Akkuyu’da Son Durum

Biliyorsunuz uzunca bir süredir Mersin Akkuyu’da kurulacak nükleer santralle meşgulüz. Gerçi bakıyorum da bu konu, çevreci bir kesimimin dışındakilerin pek umurunda değil. Hatta Fukuşima faciasından sonra bile, hala santralin kurulması yönünde görüş bildirenler var. Hatta bunlardan bazıları çevreciler için «her zaman olduğu gibi ülkenin kalkınmasını engelliyorlar” bile diyebiliyorlar. Daha da ilerisi, el insaf artık diyeceğimiz görüşler bile ileri sürülüyor.

Neyse. Biz yazımıza devam edelim. 2011 yılın Aralık ayında yeni ismiyle Çevre ve Şehircilik Bakanlığı, Akkuyu nükleer santralini yapacak Rus şirketten, bölge halkı ile sivil toplum kuruluşlarının yapılacak toplantılarla bilgilendirilmesini ve ikna edilmesini istiyor. Ancak toplantıya nükleer karşıtı çevreci örgütler giremiyor.

Biliyorsunuz kurulacak santralle ilgili görüş, daha geçen yıl Mart ayında nükleer felaketin yaşandığı Japonya’dan alındı. Teknoloji de daha önce Çernobil faciasını yaşayan Rusya’dan. Üstelik dünyanın nükleer enerjiyi terk etmeye hazırlandığı bir dönemde. Haberlerden izliyorsunuzdur. Almanya başta olmak üzere, nükleer enerji kullanan birçok ülke programlarını ya askıya aldı, ya da gözden geçiriyor. 2020 yılında, Avrupa’nın bir çok ülkesi nükleeri terk edip, yenilenebilir enerji kaynaklarını önemli ölçüde attırmayı planlıyor. Fukuşima nükleerde bir milat oldu. Japonlar hızlı kalkınma isteklerinin bedelini ağır ödedi.

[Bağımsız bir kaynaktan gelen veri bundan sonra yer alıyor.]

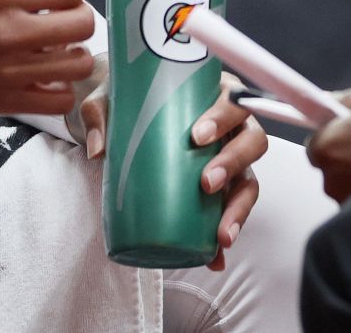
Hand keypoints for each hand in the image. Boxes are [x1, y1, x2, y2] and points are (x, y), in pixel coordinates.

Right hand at [0, 0, 98, 114]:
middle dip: (80, 13)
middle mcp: (1, 35)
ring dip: (75, 49)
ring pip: (76, 66)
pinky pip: (57, 102)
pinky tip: (44, 67)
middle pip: (81, 27)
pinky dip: (61, 85)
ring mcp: (0, 73)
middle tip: (62, 10)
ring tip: (56, 40)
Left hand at [77, 71, 266, 269]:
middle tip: (205, 183)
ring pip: (249, 181)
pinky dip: (226, 233)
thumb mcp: (111, 97)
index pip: (233, 100)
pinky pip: (232, 211)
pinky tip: (215, 257)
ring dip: (239, 208)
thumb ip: (100, 113)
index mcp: (215, 93)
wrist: (128, 114)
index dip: (224, 117)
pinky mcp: (222, 188)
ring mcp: (230, 158)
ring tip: (220, 235)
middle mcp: (232, 126)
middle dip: (233, 164)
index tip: (198, 137)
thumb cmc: (131, 98)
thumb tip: (98, 150)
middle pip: (252, 141)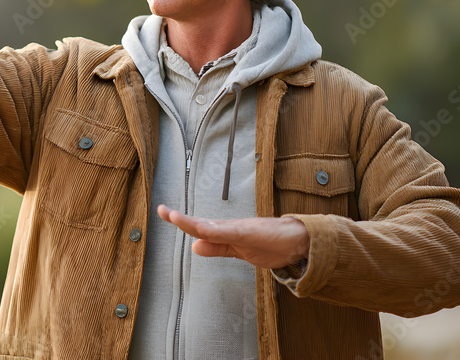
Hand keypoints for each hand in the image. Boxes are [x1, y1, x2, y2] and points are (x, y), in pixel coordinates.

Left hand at [157, 205, 308, 268]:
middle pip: (199, 225)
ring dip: (192, 223)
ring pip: (211, 227)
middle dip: (180, 219)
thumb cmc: (269, 243)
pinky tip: (204, 229)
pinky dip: (216, 231)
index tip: (164, 212)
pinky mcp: (250, 233)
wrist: (297, 241)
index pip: (197, 228)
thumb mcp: (236, 250)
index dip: (180, 222)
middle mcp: (228, 228)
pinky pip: (230, 233)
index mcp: (224, 233)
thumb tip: (195, 246)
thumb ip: (216, 248)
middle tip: (162, 211)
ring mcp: (239, 229)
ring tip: (174, 217)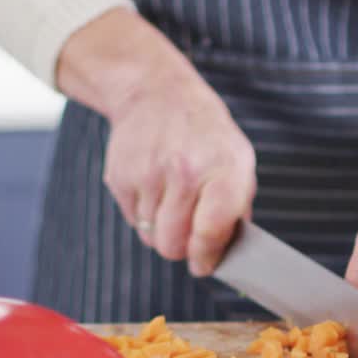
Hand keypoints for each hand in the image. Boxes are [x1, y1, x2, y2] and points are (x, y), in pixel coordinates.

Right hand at [56, 8, 256, 274]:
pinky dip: (145, 214)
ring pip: (152, 238)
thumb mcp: (237, 159)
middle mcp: (184, 171)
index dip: (206, 256)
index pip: (210, 231)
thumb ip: (235, 208)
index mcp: (222, 168)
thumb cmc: (204, 133)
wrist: (157, 93)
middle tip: (188, 232)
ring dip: (163, 229)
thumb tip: (223, 254)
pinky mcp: (120, 177)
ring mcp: (148, 174)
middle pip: (173, 245)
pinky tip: (154, 187)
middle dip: (182, 248)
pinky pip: (133, 221)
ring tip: (172, 199)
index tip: (204, 264)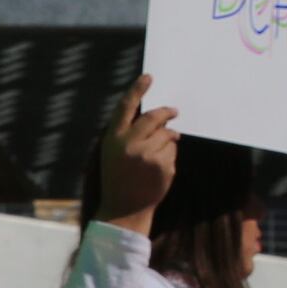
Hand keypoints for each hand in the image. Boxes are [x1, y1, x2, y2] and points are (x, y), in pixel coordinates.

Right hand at [92, 76, 178, 234]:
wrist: (124, 210)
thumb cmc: (117, 179)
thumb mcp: (112, 152)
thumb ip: (126, 133)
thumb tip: (154, 116)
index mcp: (113, 138)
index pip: (126, 106)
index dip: (137, 89)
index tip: (148, 77)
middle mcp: (130, 144)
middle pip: (154, 117)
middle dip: (166, 112)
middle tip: (174, 111)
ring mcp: (148, 155)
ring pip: (167, 135)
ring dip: (168, 138)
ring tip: (159, 153)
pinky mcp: (163, 166)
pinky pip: (172, 150)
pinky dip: (170, 154)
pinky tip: (159, 168)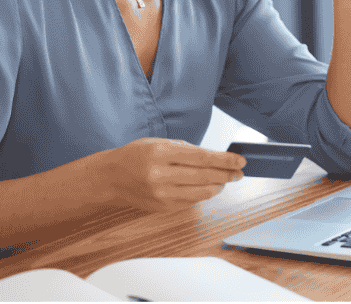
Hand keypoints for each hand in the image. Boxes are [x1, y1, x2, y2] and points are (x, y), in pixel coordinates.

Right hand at [99, 138, 245, 212]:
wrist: (110, 178)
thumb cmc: (135, 155)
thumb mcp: (159, 143)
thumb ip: (186, 149)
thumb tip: (214, 157)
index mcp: (161, 153)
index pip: (202, 157)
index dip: (225, 160)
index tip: (240, 160)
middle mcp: (161, 175)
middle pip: (205, 176)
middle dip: (227, 174)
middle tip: (239, 172)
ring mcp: (162, 194)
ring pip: (201, 193)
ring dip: (218, 186)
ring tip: (225, 180)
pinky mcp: (163, 207)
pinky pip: (191, 202)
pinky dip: (203, 194)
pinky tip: (208, 187)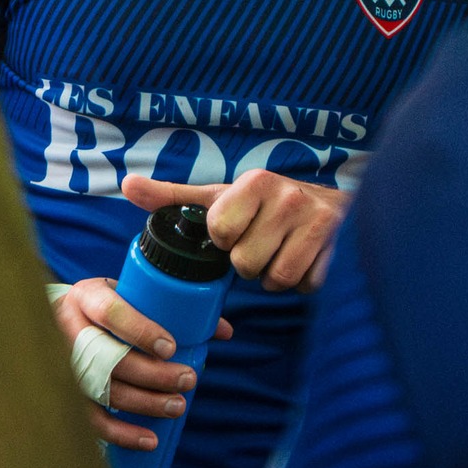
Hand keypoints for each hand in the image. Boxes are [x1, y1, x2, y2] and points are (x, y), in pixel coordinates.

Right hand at [52, 275, 232, 451]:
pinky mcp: (67, 395)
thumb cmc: (103, 307)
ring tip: (177, 406)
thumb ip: (172, 308)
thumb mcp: (128, 295)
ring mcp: (65, 366)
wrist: (53, 319)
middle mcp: (70, 331)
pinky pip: (92, 420)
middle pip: (111, 359)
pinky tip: (150, 439)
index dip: (140, 331)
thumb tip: (222, 331)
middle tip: (187, 380)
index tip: (170, 347)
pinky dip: (121, 434)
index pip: (110, 313)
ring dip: (145, 403)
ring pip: (104, 392)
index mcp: (87, 298)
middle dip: (153, 375)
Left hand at [123, 171, 346, 293]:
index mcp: (256, 182)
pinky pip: (306, 286)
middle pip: (245, 263)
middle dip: (250, 263)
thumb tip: (127, 184)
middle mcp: (288, 196)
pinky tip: (304, 260)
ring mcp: (318, 221)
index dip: (224, 242)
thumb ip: (175, 196)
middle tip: (262, 244)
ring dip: (274, 276)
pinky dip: (302, 282)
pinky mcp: (340, 247)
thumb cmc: (267, 205)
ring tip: (281, 252)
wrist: (334, 206)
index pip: (220, 232)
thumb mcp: (222, 196)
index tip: (237, 231)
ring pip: (276, 279)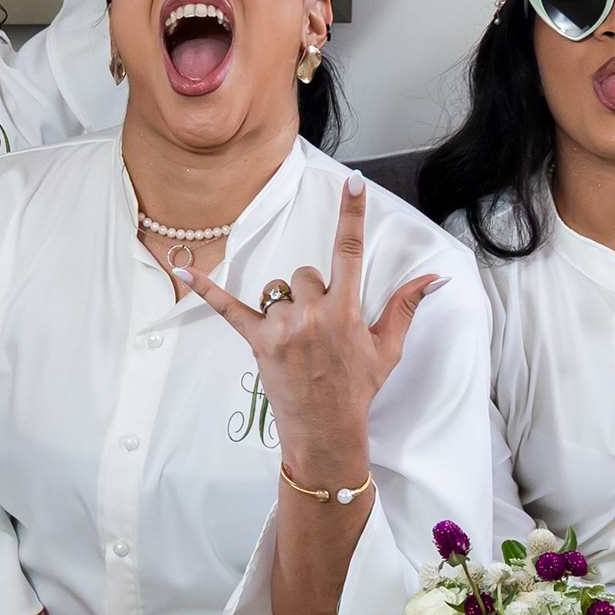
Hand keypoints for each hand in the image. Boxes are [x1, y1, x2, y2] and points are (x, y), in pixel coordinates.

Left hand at [180, 179, 440, 485]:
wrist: (327, 430)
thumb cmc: (357, 389)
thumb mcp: (388, 348)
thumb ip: (405, 307)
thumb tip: (434, 278)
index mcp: (346, 310)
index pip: (350, 251)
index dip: (352, 215)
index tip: (353, 183)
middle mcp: (314, 313)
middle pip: (305, 272)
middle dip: (313, 291)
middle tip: (320, 329)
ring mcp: (283, 327)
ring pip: (279, 289)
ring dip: (286, 306)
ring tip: (297, 339)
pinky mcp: (258, 341)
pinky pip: (228, 308)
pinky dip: (205, 289)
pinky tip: (181, 272)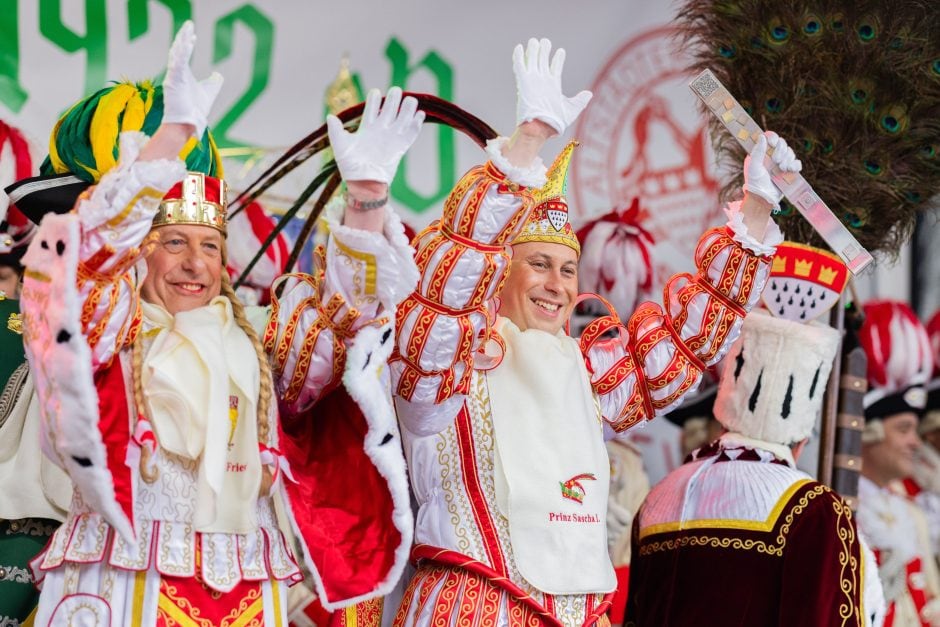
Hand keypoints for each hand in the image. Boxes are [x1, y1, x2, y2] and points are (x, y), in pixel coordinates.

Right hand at [162, 21, 223, 138]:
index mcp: (182, 75)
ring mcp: (173, 77)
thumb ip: (214, 82)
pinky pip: (178, 63)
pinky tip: (187, 43)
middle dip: (183, 37)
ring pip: (176, 54)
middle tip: (189, 25)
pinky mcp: (173, 80)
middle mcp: (176, 74)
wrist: (187, 124)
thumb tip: (218, 74)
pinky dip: (183, 53)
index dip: (187, 44)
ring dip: (182, 41)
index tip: (193, 35)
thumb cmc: (195, 110)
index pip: (183, 55)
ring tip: (188, 31)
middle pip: (178, 51)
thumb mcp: (210, 92)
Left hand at [327, 87, 424, 183]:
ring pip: (402, 119)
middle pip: (390, 109)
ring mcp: (392, 139)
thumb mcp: (340, 146)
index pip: (372, 108)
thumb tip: (330, 116)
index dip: (374, 99)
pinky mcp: (401, 148)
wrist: (363, 183)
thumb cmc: (350, 166)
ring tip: (411, 99)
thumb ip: (335, 130)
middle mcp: (381, 131)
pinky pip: (411, 134)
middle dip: (394, 99)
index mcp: (366, 128)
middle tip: (396, 90)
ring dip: (407, 108)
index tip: (375, 92)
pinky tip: (420, 114)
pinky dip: (416, 124)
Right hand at [513, 38, 592, 134]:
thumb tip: (589, 94)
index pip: (555, 68)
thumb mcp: (572, 110)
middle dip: (544, 51)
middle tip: (545, 41)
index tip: (561, 51)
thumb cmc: (555, 122)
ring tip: (534, 41)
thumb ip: (580, 101)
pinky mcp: (523, 83)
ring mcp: (532, 81)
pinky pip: (520, 67)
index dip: (558, 59)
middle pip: (542, 62)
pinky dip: (518, 57)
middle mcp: (542, 81)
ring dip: (532, 51)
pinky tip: (519, 48)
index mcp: (553, 86)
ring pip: (532, 62)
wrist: (542, 127)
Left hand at [742, 131, 800, 205]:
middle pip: (782, 144)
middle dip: (781, 151)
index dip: (773, 138)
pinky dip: (795, 165)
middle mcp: (772, 156)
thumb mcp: (754, 166)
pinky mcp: (789, 171)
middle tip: (776, 161)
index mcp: (763, 153)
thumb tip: (762, 136)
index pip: (770, 138)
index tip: (772, 143)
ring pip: (790, 153)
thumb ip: (757, 151)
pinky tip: (790, 170)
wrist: (764, 197)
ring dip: (787, 159)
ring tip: (781, 169)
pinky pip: (797, 163)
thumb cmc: (755, 182)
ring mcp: (782, 163)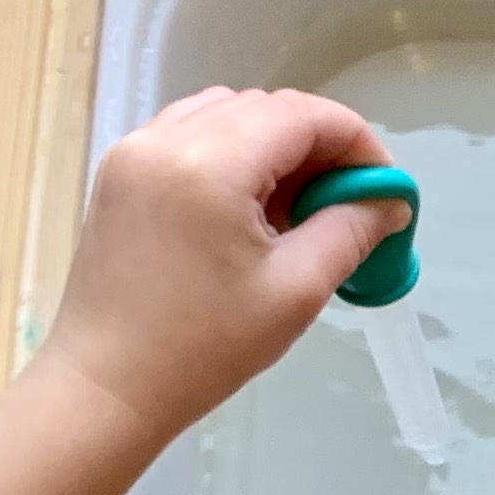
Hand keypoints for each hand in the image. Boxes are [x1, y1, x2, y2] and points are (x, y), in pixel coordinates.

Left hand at [35, 88, 408, 446]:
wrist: (104, 386)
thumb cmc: (203, 349)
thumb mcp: (295, 292)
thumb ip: (350, 231)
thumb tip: (390, 202)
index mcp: (210, 163)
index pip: (303, 115)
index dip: (356, 142)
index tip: (383, 189)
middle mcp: (166, 139)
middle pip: (264, 108)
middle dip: (317, 144)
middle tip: (346, 203)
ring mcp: (135, 151)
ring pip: (226, 114)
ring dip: (273, 145)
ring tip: (295, 207)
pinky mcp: (119, 173)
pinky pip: (189, 136)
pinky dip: (230, 154)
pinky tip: (247, 208)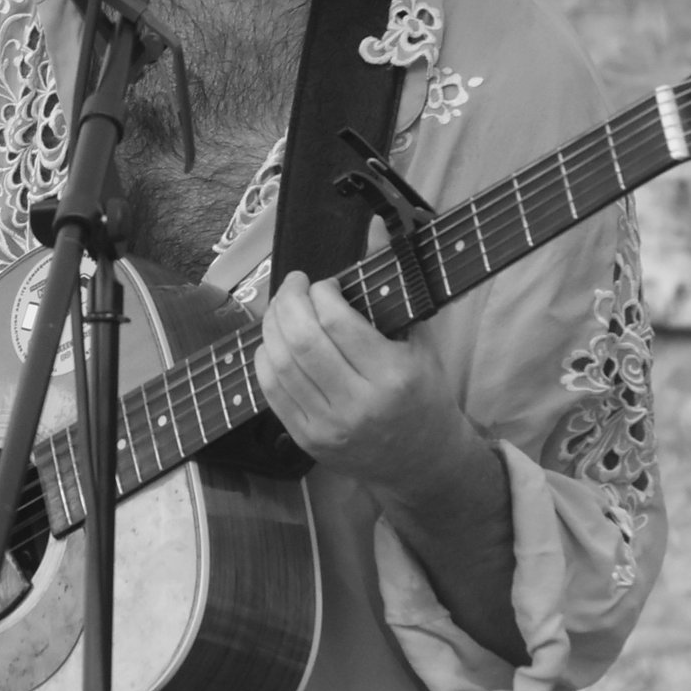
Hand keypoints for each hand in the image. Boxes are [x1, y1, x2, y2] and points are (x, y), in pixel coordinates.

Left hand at [255, 272, 525, 661]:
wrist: (421, 464)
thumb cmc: (424, 397)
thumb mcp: (421, 343)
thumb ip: (396, 288)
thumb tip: (380, 227)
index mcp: (393, 377)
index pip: (338, 322)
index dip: (320, 292)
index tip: (323, 283)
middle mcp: (358, 403)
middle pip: (302, 341)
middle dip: (288, 302)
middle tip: (293, 285)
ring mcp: (328, 426)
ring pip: (280, 365)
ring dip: (272, 327)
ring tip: (282, 309)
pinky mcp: (307, 440)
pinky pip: (271, 392)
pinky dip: (265, 359)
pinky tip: (275, 342)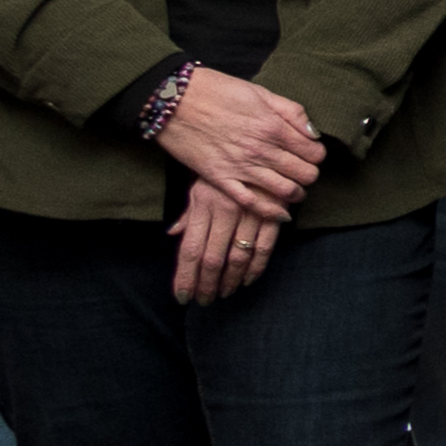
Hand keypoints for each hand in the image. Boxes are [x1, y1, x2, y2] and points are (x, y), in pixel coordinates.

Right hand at [153, 66, 325, 214]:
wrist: (172, 99)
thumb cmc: (216, 91)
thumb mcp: (260, 92)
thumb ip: (291, 112)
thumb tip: (314, 133)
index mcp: (273, 127)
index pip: (315, 153)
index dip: (317, 155)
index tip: (310, 154)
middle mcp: (261, 150)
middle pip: (305, 174)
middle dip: (309, 174)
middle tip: (302, 171)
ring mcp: (241, 167)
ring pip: (285, 191)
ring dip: (296, 193)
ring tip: (294, 190)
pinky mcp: (220, 178)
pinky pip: (252, 203)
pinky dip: (271, 211)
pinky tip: (280, 213)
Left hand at [168, 173, 283, 306]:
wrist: (262, 144)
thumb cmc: (227, 167)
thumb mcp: (201, 185)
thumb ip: (189, 213)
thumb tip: (173, 234)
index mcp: (203, 205)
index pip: (190, 249)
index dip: (185, 276)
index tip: (183, 296)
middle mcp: (225, 212)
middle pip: (212, 258)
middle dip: (206, 284)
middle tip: (204, 301)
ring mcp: (250, 214)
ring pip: (237, 257)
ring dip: (229, 281)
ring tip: (223, 294)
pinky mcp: (273, 214)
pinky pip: (264, 248)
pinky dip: (256, 268)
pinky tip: (247, 280)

Türkiye bir karar vermek zorunda. Ya nükleer enerji ile kalkınma, ya da yenilenebilir enerji ile. Ya sağlıklı, mutlu nesiller ya da erkenden kalkınmasını tamamlamış hastalıklı nesiller. Dünya bırakın Fukuşima’yı, hala Çernobil’in izlerini taşıyor. Binlerce kanser vakası hala etkisini devam ettiriyor. Faciadan sonra Çernobil’den ders alınarak, Fukuşima’nın çevresinde yaşayan 350 bin çocuk sağlık taramasından geçirildi. Demek ki Japon hükümeti ciddi endişe içerisinde.

Neden Akkuyu ?

Tekrar Akkuyu’ya dönersek. Santralin yapılacağı yerle ilgili olarak hazırlanan raporlarda bu sorunun yanıtı şöyle veriliyor;

Askeri, ulusal güvenlik stratejileri açısından uygun bir bölge,

Yer, zemin ve deprem etütlerine göre en uygun bir bölge,

Olası bir kazada etkilenecek ve tahliye edilecek nüfus yoğunluğu az olan bir bölge,

Mersin, Adana, Konya, Antalya gibi sanayi kentlerine elektrik sağlayacağı için iletim kayıplarının az olacağı bir bölge,

Nükleer santraların gereksinimi olan soğutma suyu için uygun bir bölge

İlk nükleer santral kurma niyetlerinin 35 sene öncesine dayandığı ülkemizde, o günkü dünya konjonktürüne göre nükleer santral yapılmasına karar verilip, yer seçimi çalışmalarının yapılması 1972-1976’lı yıllara rastlıyor. 1970’li yıllardaki mevcut teknoloji ve etüt bilgilerine göre yapılmış olan çalışmalarla yeri belirlenen ve yer lisans onayı alan Akkuyu nükleer santral projesinin, bugün benzer bir çalışma yapıldığı taktirde, artık lisans onayı alamayacağı ileri sürülüyor.

Nükleer enerjiden yana bir politika izlenecekse, bunun İtalya, İsveç, Avusturya gibi ülkelerde olduğu gibi referanduma götürülmesi her şeyden önce bir insanlık hakkı.

Ne diyorsunuz referandumdan «hayır” çıkar mı?